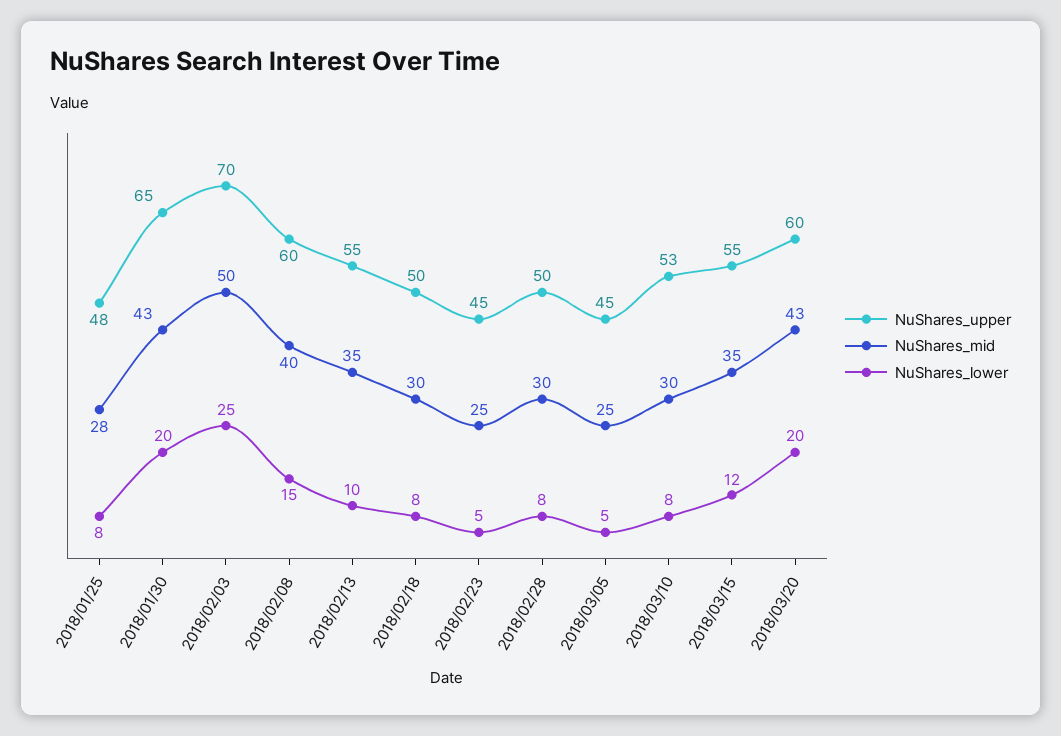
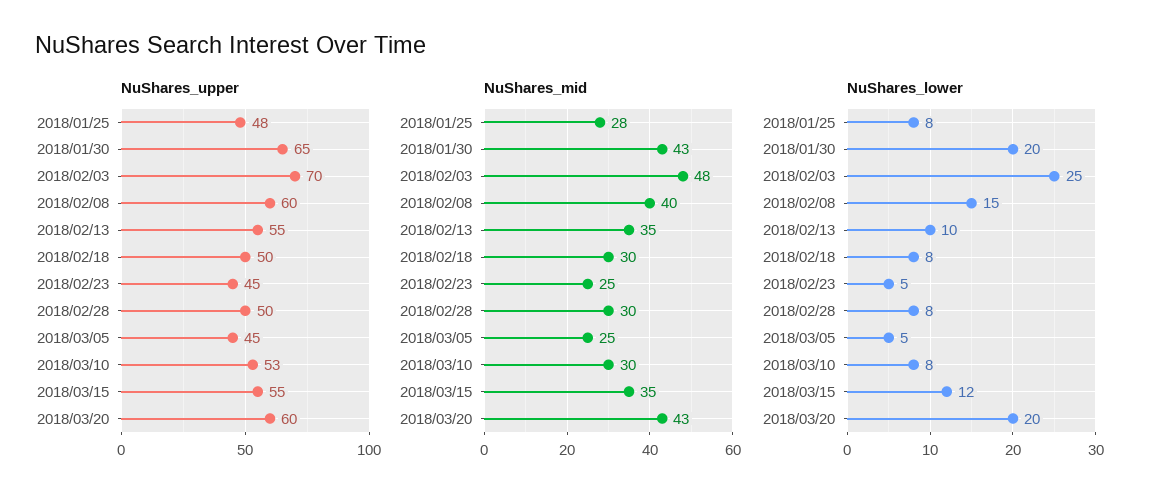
  {
    "NuShares_upper": {
      "2018/01/25": 48,
      "2018/01/30": 65,
      "2018/02/03": 70,
      "2018/02/08": 60,
      "2018/02/13": 55,
      "2018/02/18": 50,
      "2018/02/23": 45,
      "2018/02/28": 50,
      "2018/03/05": 45,
      "2018/03/10": 53,
      "2018/03/15": 55,
      "2018/03/20": 60
    },
    "NuShares_mid": {
      "2018/01/25": 28,
      "2018/01/30": 43,
-     "2018/02/03": 50,
+     "2018/02/03": 48,
      "2018/02/08": 40,
      "2018/02/13": 35,
      "2018/02/18": 30,
      "2018/02/23": 25,
      "2018/02/28": 30,
      "2018/03/05": 25,
      "2018/03/10": 30,
      "2018/03/15": 35,
      "2018/03/20": 43
    },
    "NuShares_lower": {
      "2018/01/25": 8,
      "2018/01/30": 20,
      "2018/02/03": 25,
      "2018/02/08": 15,
      "2018/02/13": 10,
      "2018/02/18": 8,
      "2018/02/23": 5,
      "2018/02/28": 8,
      "2018/03/05": 5,
      "2018/03/10": 8,
      "2018/03/15": 12,
      "2018/03/20": 20
    }
  }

━━━━━━━━━━━━━━━━━━━━━━━━━━━━━━

WHAT NEEDS TO BE DONE: Output the data above in full and exactly, with every image left out.

EXERCISE RESULT:
  {
    "NuShares_upper": {
      "2018/01/25": 48,
      "2018/01/30": 65,
      "2018/02/03": 70,
      "2018/02/08": 60,
      "2018/02/13": 55,
      "2018/02/18": 50,
      "2018/02/23": 45,
      "2018/02/28": 50,
      "2018/03/05": 45,
      "2018/03/10": 53,
      "2018/03/15": 55,
      "2018/03/20": 60
    },
    "NuShares_mid": {
      "2018/01/25": 28,
      "2018/01/30": 43,
-     "2018/02/03": 50,
+     "2018/02/03": 48,
      "2018/02/08": 40,
      "2018/02/13": 35,
      "2018/02/18": 30,
      "2018/02/23": 25,
      "2018/02/28": 30,
      "2018/03/05": 25,
      "2018/03/10": 30,
      "2018/03/15": 35,
      "2018/03/20": 43
    },
    "NuShares_lower": {
      "2018/01/25": 8,
      "2018/01/30": 20,
      "2018/02/03": 25,
      "2018/02/08": 15,
      "2018/02/13": 10,
      "2018/02/18": 8,
      "2018/02/23": 5,
      "2018/02/28": 8,
      "2018/03/05": 5,
      "2018/03/10": 8,
      "2018/03/15": 12,
      "2018/03/20": 20
    }
  }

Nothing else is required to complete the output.